───── Document segment ─────

Some residents have accepted compensation for their land and moved away, but the majority refuse to give land for the airport without fair land acquisition respecting their rights to accurate land measurement and appropriate compensation. Many reject the airport project entirely and are united in their refusal to give up their land for it. KPA maintains that the majority of the population of the 11 affected villages have opposed acquisition of their land and construction of the airport.

The FPRS video above documents a major protest on 25th January 2016. Hundreds of residents and their supporters rallied in front of the Majelengka land office and State Attorney office, arriving for the march in a procession of motorbikes and trucks carrying banners and posters. Rousing speeches voiced residents’ opposition to the construction of Kertajati Airport and the land acquisition process, protesting that it was not being conducted according to regulations. Villagers vowed that they would remain in Sukamulya. Hundreds of residents marched again on 22nd February 2016, demanding that delayed land compensation be paid to nearly 400 families and outraged that members of the community were being intimidated by officials. A video of the protest by the Majalengka police shows the presence of a large number of officials maintaining tight control of the demonstrators.

On 1st March 2016 the International Land Coalition (ILC) reported that conversion of the land for Kertajati Airport had resulted in the eviction of 10 villages. A tweet by ILC Asia showed a photograph of Iwan Nurdin, Secretary General of KPA, addressing a large group of evicted farmers from the affected villages.

On 2nd May 2016 hundreds of Sukamulya residents, supported by FPRS and KPA, rallied at the district government office demanding a fair land settlement. Speakers at the rally protested dishonesty in the land acquisition process including an inaccurate EIA (Environmental Impact Assessment) which stated that crop yields are far lower than are actually harvested. Intimidation by officials had forced some residents to flee from their homes and some had been detained.

Sukamulya villagers and their supporters defending homes and farmland from land acquisition for Kertajati Airport have good reason to be concerned that intimidation and harassment by officials may escalate into violence. There have been many clashes between security officials and people protesting against the airport and blocking access to land. A serious incidence of state brutality occurred on 18th November 2014. Without warning, hundreds of officials, surveyors escorted by armed police, arrived to measure land in the villages of Sukamulya and Sukakerta. Hundreds of residents attempted to block officials from entering the village area. Police responded with violence, firing tear gas and rubber bullets. Many citizens were injured from being trampled on and dragged away and some were beaten. At least five people were detained. A video shows a few minutes of the clash between authorities and villagers. Residents, distressed and angry, attempt to block officials from entering their village to conduct land measurement for the airport. Police and army officers herd people away from the village and confine them behind a fence. Many people are handled roughly by officials, pushed and shoved, and several are dragged along the road.

───── Entries shown ─────

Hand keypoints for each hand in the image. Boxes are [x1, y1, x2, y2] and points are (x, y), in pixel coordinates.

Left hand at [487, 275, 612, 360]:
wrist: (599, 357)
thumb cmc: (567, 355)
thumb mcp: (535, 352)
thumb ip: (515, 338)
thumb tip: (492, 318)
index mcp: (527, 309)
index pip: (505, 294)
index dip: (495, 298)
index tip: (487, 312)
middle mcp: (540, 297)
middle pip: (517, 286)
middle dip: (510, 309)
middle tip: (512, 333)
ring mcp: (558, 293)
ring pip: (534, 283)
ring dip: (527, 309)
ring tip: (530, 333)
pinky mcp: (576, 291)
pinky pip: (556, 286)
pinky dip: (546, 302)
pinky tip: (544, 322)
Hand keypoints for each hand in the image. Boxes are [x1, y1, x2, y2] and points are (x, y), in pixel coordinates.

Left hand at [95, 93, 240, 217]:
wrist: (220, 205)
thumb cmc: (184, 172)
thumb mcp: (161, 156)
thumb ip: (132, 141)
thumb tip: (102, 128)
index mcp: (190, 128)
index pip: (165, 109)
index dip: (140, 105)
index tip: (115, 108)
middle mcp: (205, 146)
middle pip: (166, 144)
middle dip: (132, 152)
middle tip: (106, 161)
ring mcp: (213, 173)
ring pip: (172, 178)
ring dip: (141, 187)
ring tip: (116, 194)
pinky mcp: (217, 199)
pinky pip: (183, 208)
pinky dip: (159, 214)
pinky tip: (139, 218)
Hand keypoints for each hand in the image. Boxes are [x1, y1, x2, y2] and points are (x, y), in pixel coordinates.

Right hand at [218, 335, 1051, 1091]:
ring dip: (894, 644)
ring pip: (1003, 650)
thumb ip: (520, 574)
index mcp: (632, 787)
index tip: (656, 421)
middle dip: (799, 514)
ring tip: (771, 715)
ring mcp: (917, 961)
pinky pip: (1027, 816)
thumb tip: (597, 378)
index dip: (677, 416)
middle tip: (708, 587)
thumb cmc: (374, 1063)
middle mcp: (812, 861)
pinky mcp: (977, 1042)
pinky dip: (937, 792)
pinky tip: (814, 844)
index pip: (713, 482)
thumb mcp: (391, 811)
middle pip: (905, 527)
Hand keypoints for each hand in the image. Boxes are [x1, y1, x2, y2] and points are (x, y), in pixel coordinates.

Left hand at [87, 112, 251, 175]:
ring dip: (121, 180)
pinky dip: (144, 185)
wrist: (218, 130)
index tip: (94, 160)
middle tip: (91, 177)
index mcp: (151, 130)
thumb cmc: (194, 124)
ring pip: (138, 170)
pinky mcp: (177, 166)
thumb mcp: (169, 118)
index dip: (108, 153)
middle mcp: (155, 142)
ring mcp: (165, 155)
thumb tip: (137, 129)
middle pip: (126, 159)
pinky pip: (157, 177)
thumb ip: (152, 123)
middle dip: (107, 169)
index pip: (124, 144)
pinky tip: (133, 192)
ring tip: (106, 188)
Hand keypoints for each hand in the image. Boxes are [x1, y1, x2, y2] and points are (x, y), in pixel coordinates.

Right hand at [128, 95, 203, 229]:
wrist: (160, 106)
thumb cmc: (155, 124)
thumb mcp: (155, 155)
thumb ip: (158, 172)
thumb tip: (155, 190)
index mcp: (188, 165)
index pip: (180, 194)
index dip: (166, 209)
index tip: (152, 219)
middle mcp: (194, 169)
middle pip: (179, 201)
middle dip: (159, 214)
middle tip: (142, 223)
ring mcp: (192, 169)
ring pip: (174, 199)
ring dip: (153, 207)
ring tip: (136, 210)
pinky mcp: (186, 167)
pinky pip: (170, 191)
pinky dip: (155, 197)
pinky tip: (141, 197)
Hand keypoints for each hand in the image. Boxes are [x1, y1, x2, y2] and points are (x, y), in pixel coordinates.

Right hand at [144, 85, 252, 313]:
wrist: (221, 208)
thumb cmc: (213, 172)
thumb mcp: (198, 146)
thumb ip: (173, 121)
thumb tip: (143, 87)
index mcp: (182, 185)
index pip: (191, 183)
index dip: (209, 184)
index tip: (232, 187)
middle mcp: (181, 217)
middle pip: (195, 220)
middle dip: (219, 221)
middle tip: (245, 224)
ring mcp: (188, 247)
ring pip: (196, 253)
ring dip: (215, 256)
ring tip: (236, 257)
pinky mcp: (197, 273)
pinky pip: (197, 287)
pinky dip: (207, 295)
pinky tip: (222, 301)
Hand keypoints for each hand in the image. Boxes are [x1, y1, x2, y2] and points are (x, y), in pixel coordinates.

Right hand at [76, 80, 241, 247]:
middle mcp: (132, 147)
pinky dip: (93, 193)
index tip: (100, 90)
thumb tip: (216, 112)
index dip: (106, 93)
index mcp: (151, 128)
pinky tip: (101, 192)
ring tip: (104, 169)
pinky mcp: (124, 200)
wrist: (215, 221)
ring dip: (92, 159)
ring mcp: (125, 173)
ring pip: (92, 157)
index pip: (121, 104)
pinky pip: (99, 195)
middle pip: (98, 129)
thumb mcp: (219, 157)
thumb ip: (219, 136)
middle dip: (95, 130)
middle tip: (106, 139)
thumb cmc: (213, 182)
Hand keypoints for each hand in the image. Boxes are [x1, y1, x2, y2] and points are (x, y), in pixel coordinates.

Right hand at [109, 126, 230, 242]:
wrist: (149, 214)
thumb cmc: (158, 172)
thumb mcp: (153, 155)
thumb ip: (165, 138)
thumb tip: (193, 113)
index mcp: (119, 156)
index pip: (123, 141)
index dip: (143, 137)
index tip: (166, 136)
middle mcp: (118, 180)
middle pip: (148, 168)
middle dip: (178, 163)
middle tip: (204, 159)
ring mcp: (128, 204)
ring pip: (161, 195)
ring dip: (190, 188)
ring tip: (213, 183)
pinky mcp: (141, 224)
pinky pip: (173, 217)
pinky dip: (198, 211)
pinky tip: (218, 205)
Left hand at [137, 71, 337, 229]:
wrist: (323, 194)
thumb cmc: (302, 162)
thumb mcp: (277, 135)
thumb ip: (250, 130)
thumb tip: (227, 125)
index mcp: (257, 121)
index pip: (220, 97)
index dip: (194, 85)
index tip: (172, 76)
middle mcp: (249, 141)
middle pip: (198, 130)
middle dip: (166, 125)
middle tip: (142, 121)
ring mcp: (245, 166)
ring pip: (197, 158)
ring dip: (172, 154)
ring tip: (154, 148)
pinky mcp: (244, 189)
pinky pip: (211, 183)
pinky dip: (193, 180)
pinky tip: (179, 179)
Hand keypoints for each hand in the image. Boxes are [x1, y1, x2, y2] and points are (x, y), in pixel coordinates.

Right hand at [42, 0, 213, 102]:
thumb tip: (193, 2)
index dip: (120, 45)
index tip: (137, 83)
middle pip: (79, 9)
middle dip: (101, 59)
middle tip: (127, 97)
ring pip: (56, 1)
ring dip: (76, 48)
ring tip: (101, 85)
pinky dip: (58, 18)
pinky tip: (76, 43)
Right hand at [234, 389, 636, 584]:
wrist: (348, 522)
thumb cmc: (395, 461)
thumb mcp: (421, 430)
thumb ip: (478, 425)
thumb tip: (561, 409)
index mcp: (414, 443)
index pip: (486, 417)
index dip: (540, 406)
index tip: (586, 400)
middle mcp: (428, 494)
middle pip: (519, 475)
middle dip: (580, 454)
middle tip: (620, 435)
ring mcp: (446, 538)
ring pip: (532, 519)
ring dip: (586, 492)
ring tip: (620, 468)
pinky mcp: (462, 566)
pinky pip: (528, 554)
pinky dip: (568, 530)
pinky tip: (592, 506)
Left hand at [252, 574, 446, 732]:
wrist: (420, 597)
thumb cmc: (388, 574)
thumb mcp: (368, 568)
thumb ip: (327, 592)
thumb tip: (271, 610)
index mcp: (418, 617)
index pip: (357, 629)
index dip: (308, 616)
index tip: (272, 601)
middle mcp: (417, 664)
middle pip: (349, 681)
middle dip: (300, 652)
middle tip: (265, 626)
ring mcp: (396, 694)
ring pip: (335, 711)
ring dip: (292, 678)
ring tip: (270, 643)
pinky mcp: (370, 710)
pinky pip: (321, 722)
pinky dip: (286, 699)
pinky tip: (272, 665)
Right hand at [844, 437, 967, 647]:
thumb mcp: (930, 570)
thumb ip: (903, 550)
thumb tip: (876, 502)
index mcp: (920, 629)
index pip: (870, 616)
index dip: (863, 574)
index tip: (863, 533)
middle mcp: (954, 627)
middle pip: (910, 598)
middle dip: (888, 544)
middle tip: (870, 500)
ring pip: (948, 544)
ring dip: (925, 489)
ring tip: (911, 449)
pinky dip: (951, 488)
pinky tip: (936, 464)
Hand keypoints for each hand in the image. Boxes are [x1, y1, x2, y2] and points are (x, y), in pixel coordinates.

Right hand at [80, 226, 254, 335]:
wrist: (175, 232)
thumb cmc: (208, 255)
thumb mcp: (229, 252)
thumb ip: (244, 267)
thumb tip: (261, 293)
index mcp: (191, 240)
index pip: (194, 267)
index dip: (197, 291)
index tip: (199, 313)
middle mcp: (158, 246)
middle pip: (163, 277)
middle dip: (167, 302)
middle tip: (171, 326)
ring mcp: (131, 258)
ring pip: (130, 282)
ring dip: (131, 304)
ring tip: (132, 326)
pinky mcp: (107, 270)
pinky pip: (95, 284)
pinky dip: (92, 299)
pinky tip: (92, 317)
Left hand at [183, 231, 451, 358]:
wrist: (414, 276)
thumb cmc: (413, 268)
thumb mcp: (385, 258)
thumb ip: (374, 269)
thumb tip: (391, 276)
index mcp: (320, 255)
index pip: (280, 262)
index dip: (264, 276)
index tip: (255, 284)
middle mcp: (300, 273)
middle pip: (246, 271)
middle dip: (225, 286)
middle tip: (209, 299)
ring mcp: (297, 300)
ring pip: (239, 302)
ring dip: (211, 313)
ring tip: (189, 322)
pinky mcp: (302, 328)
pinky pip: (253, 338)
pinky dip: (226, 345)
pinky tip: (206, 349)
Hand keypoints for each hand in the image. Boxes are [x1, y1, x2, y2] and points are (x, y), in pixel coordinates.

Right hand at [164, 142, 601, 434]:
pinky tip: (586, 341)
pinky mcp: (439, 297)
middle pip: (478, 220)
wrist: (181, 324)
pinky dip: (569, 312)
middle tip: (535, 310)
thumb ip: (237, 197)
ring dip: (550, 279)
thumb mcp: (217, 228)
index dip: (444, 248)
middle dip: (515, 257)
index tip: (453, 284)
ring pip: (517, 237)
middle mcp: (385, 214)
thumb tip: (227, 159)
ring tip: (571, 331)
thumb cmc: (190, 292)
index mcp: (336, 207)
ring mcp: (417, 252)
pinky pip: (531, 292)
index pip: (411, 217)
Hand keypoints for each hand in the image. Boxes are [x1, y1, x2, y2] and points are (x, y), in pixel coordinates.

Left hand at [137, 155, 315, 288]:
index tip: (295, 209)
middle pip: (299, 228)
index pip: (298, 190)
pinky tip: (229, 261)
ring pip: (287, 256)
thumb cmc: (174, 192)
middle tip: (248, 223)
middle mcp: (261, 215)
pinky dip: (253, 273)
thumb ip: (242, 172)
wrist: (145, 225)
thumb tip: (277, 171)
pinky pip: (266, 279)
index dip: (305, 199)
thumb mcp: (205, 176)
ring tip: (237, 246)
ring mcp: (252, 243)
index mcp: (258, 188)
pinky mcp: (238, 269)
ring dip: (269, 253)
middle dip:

─────

Problem statement
List every complete date (day, month, and year) mentioned in the text about Kertajati Airport.

Answer
25th January 2016
22nd February 2016
1st March 2016
2nd May 2016
18th November 2014